Now that we know what the components and stages of the DevOps pipeline are, we need to understand what are the main tools and services for optimal execution.

  1. The CI/CD environment which is where you will store the source code. The most popular repository is GitHub, with GitLab and BitBucket also serving as worthy alternatives. And a recommended CI/CD tool is the open source, Java-based Jenkins, which is considered to be the de-facto standard.
  2. Source control management when integrated with the CI/CD tool helps developers avoid merge conflicts as they share code modifications. Git is considered to be the standard, with other open source options including Subversion, Vesta, and Mercurial.
  3. Build server and automation tool: with Jenkinsand Travis-CI being the most popular. Jenkins is open-source (as noted) and free, while Travis-CI is a hosted solution and is also free, but only for projects that are open-source.
  4. Automated tests enable teams to reuse tests in a repeatable process and eliminate time-intensive, rote tasks. Among the testing tools that are considered to be the best are Ranorex, SoapUI, Katalon Studio, and others.
  5. Web application server for deployment enables the programming logic inside deployable packages to be detected.
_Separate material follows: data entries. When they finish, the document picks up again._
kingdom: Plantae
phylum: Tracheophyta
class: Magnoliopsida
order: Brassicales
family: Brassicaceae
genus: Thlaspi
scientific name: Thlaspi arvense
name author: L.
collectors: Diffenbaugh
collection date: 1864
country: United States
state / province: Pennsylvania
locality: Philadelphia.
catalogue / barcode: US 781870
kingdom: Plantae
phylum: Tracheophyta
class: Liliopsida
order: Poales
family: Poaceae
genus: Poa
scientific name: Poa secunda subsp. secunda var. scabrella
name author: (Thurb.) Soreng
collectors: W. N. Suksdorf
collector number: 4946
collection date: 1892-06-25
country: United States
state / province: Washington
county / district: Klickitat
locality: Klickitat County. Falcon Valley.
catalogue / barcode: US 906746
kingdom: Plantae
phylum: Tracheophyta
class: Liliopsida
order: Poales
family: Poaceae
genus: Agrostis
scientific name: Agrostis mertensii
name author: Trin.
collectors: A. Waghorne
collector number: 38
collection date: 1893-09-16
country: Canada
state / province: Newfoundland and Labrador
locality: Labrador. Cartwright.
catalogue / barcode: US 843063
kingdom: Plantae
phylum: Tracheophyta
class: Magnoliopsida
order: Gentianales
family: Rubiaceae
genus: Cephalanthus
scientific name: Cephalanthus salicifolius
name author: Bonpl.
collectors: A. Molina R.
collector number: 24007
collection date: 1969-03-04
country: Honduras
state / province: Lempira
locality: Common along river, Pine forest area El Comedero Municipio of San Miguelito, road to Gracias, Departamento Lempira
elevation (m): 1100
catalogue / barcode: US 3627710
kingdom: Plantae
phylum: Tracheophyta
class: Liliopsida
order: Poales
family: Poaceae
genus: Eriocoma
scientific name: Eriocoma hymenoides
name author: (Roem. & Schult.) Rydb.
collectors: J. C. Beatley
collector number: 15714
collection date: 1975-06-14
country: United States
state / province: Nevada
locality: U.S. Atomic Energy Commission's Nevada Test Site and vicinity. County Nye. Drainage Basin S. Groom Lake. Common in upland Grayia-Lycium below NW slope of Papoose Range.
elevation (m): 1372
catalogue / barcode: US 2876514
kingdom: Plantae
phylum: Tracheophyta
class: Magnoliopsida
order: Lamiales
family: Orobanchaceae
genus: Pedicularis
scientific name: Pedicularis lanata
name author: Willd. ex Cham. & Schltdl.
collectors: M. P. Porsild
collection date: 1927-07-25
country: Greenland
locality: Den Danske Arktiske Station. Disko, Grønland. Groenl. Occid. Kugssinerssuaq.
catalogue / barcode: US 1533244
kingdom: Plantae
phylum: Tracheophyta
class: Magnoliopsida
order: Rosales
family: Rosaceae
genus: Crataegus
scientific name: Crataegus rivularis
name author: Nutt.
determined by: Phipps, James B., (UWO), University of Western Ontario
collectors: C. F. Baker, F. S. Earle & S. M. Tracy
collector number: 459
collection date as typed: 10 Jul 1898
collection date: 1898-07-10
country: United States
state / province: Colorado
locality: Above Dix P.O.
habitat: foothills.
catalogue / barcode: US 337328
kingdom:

It also renders the interface and offers web services. Among the open source web application servers available are Tomcat, Jetty, WildFly, and more.

How to successfully implement your own DevOps pipeline

With tools in hand, it’s now time to implement your DevOps pipeline, and the three key steps that must be taken in order to ensure its success are:

Developing a DevOps strategy

As with any strategic initiative, it is critical to fully understand why you are embarking on this journey and to be able to clearly define and articulate this ‘why’ as well as to identify the resources required and potential limitations that may arise.

But DevOps is not just about workflows, tools, and processes. This is an approach to software development that requires a significant shift in mindset and culture – which requires a lot of communication, engagement, education, and evangelizing within the organization. 

Monitoring EVERYTHING

Monitoring a project’s status from strategy to deployment is critical. There are so many tools being used to create a toolchain and pipelines, so many different pieces of code being pushed down the pipeline and so many sprints and team members involved throughout the lifecycle.

The only way to make sure that things are organized and under control is to monitor it all, including:

  • Application performance
  • Sprint progress and defects status
  • The code repository
  • Security test results
  • Versioned artifacts
  • And much more

Setting metrics

Monitoring goes hand-in-hand with metrics – which are critical for enabling a quantified understanding of progress and performance. Among what should be measured are:

  • Deployment frequency over a given period
  • Change lead time between when a change is planned and completed
  • Mean time to recovery (MTTR) of the application after a failure
  • Change fail rate regarding how many times changes cause a deployment to fail as compared with the number of deployments\

The accelerating popularity of DevOps is no surprise with the many benefits it brings – the agility of teams, the quality and reliability of code, and efficiency of operations.

While it may seem like a daunting task to make the DevOps vision a reality, with the right strategy, tools, and mindset – it is possible, and it does bring remarkable and measurable results.